Snubbed By Kerr, Zenmaster In For Rough Times

As I write this, the evening sun is beginning to fall over the Pacific Ocean, about 50 boat slips from Phil Jackson’s home beyond the marina. Um, is he absolutely certain he wouldn’t rather be in California right about now, permanently, without the inevitable failures awaiting him in New York? His first of many obstacles surfaced when, in something of a shock, his publicly desired No. 1 coaching candidate, Steve Kerr, rejected Jackson and the Knicks and took $25 million to coach the Golden State Warriors.

For Kerr, the decision makes too much sense. Who needs the hassle of demanding media and fan expectations in New York — where the team stinks, Jackson’s free-agency whims are locked in bad-contract paralysis until 2015 and Carmelo Anthony may bolt to Chicago or Houston this summer — when the Warriors present a ready-made, 51-victory coaching wet dream with a compelling young star in Steph Curry and one of pro basketball’s most exciting teams? Plus, Kerr’s daughter goes to Cal-Berkeley, a few BART stops from Oracle Arena, and his family home is in San Diego, a 90-minute flight opposed to a six-hour flight to New York. Maybe Jackson can handle a 3,000-mile relationship with his sweetie, Lakers boss Jeanie Buss, but Kerr would prefer a more sane family arrangement, thank you.

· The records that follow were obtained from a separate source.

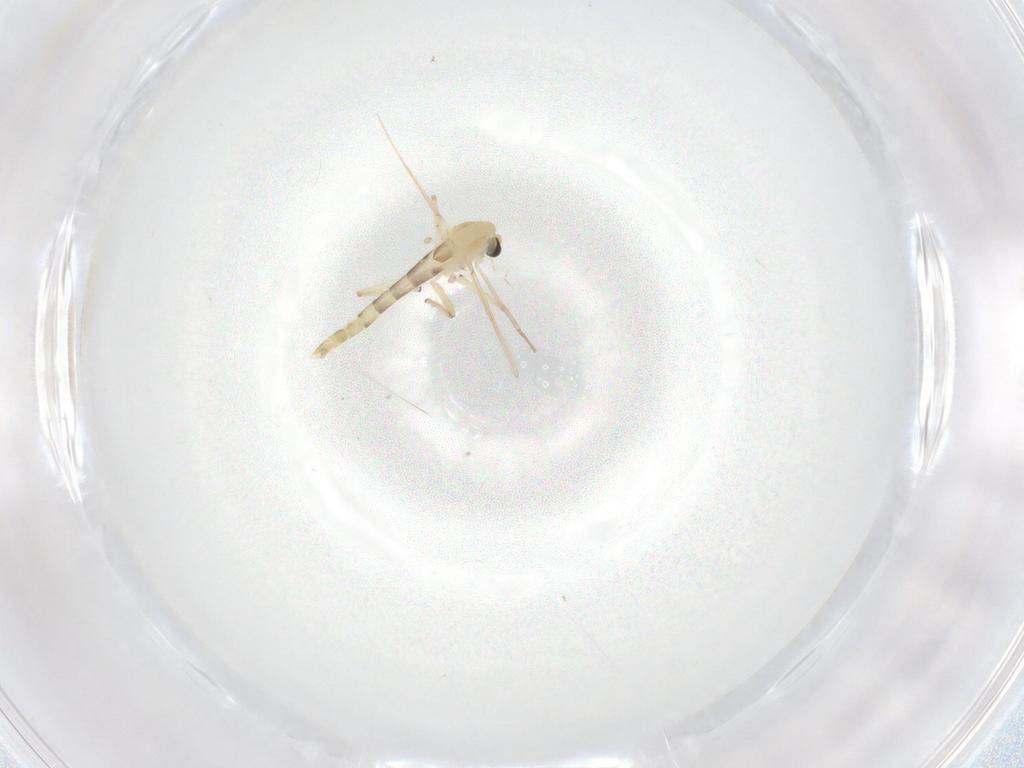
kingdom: Animalia
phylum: Arthropoda
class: Insecta
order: Diptera
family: Chironomidae
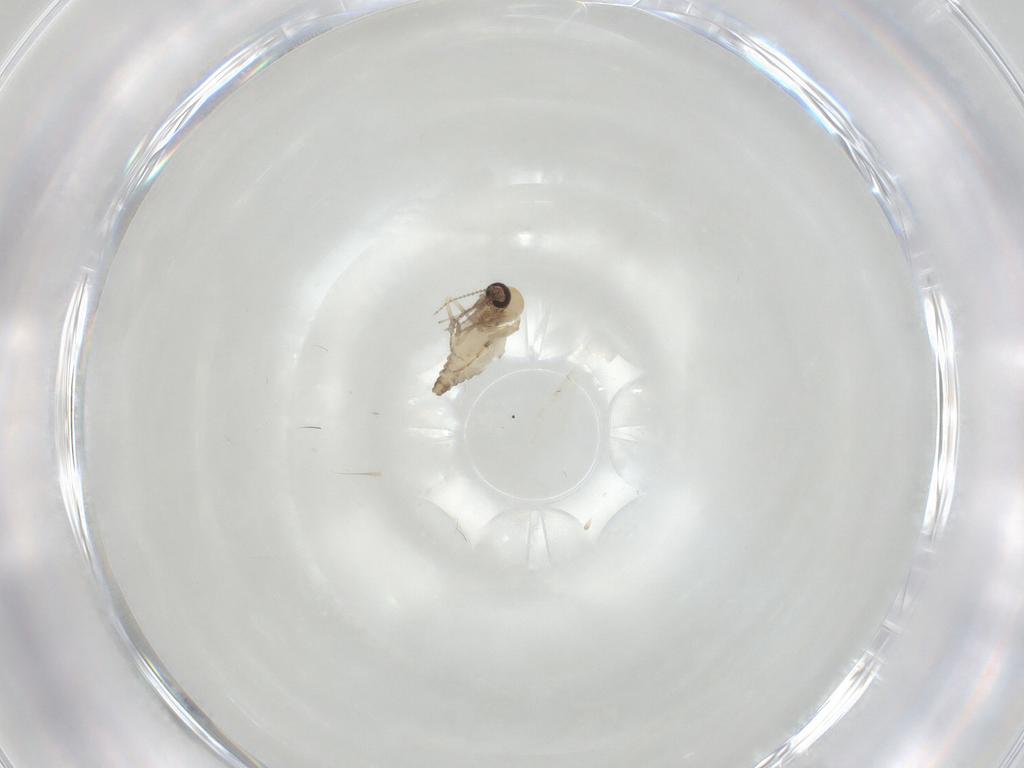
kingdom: Animalia
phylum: Arthropoda
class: Insecta
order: Diptera
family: Ceratopogonidae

“They have a good young team. The location is ideal,” Kerr told NBA.com. “My daughter goes to Cal and plays volleyball. My oldest son is in college in San Diego and our youngest is a junior in high school. It’s just a short flight for them.”

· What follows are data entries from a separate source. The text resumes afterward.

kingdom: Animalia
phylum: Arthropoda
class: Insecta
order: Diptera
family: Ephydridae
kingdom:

And Phil? “I told Phil, `I think I have to pursue this other opportunity,’ ” Kerr said. “He gave me his blessing. He said go look at it, and do what was in my heart. “Ultimately, it was agonizing to say no to Phil because of what I think of him and what he’s done for my career. When Phil Jackson asks you to coach the Knicks, how do you say no? I think they’re going to turn it around, but going to be a big undertaking and it’s going to take time. The idea of doing that 3,000 miles from home, it just didn’t feel right.”

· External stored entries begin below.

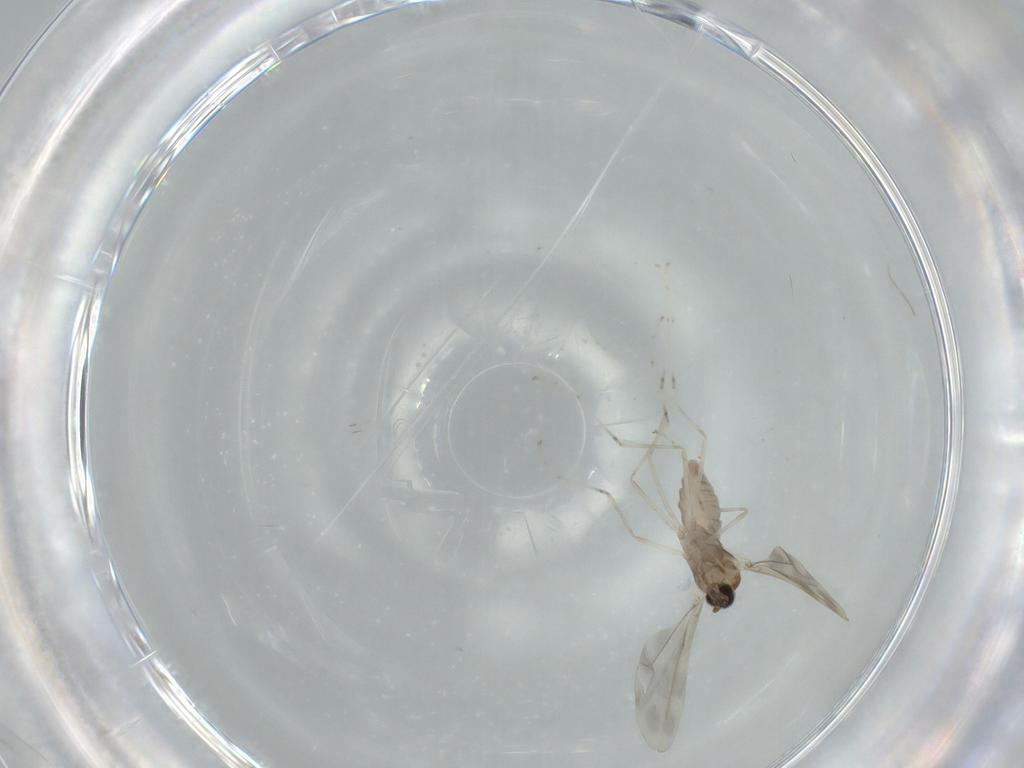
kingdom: Animalia
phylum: Arthropoda
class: Insecta
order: Diptera
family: Cecidomyiidae
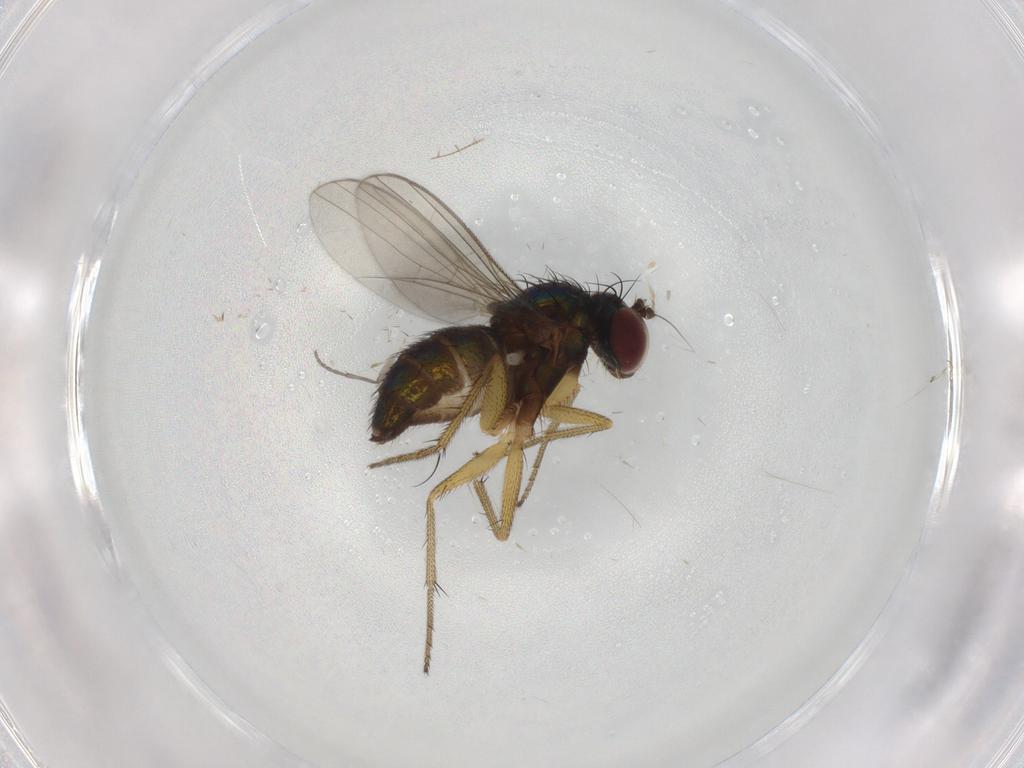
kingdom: Animalia
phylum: Arthropoda
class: Insecta
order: Diptera
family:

So, now what, almighty Zenmaster? Foreign to the concept of not getting what he wants, the man with 11 coaching championship rings now must deal with being snubbed by a longtime confidante who never has coached a team on any level. If Kerr preferred Golden State’s five-year offer to the Knicks’ four years, then Jackson faces questions of whether the problematic boss who promised he wouldn’t mettle, owner James Dolan, allowed himself to be outbid by Warriors owner Joe Lacob. Maybe Kerr, a California boy at heart, just preferred Golden State for all reasons after Mark Jackson was fired by last week. But in a New York way of thinking, a sports team never, ever should be outmaneuvered for a coach by an outfit called the Golden State Warriors. They probably think it’s a roller derby team.

They should do their homework. The Warriors, despite their insensitive and suspect firing of Mark Jackson, are a real outfit. “”Yes, it’s true, (Kerr) has not coached before,” Lacob told USA Today. But this is what management is all about. You have to be able to pick people, and he is incredibly prepared. … every detail you can imagine. He knew our roster in and out. He had assistant coaches he wanted to go after. It was like a tour de force.

“Look, at the end of the day I know he knows a lot about basketball. We’re taking a little bit of a risk on his coaching ability, but we did that with Mark and it worked. So it’s just about finding the right fit for the organization and a guy who has extremely high potential, is a hard worker and is very prepared. That’s what we have got.”

The Kerr hiring comes after Stan Van Gundy nixed the Warriors to take a power-bloated position with the struggling Detroit Pistons. Perhaps best known in recent months for his regular stints on my national radio program — he was senior basketball analyst at the NBC Sports Radio Network — Van Gundy decided to take a slight pay hike and accept a $35 million over five years to coach AND manage the team as president of basketball operations. The good news is, if someone tried to deliver a him-or-me ultimatum as Dwight Howard tried in Orlando, Van Gundy can ship his ass out instead of getting fired. The bad news? Other than young big man Andre Drummond, the Pistons are a no-cohesion mess on the court and haven’t been relevant in the Detroit area or in the NBA for years.

Continuing the wave of hiring once-veteran guards as virgin coaches — first Jackson, then Jason Kidd, now Kerr — perhaps Jackson is eyeing a familiar face on the Oklahoma City Thunder bench. Derek Fisher has a coaching future if he wants it, and just as Jackson wanted to impart his wisdom to a respected former player such as Kerr, Fisher would fit the same philosophical mold. But there’s an issue. The Lakers, too, are taking their time hiring a coach and might be waiting for Fisher.

That means Phil and Jeanie, sitting in the tree, C-O-M-P-E-T-I-N-G.

What if she wins after not having a job in the Lakers organization for her fiancee?

Sure you still want that Knicks job, Zendude?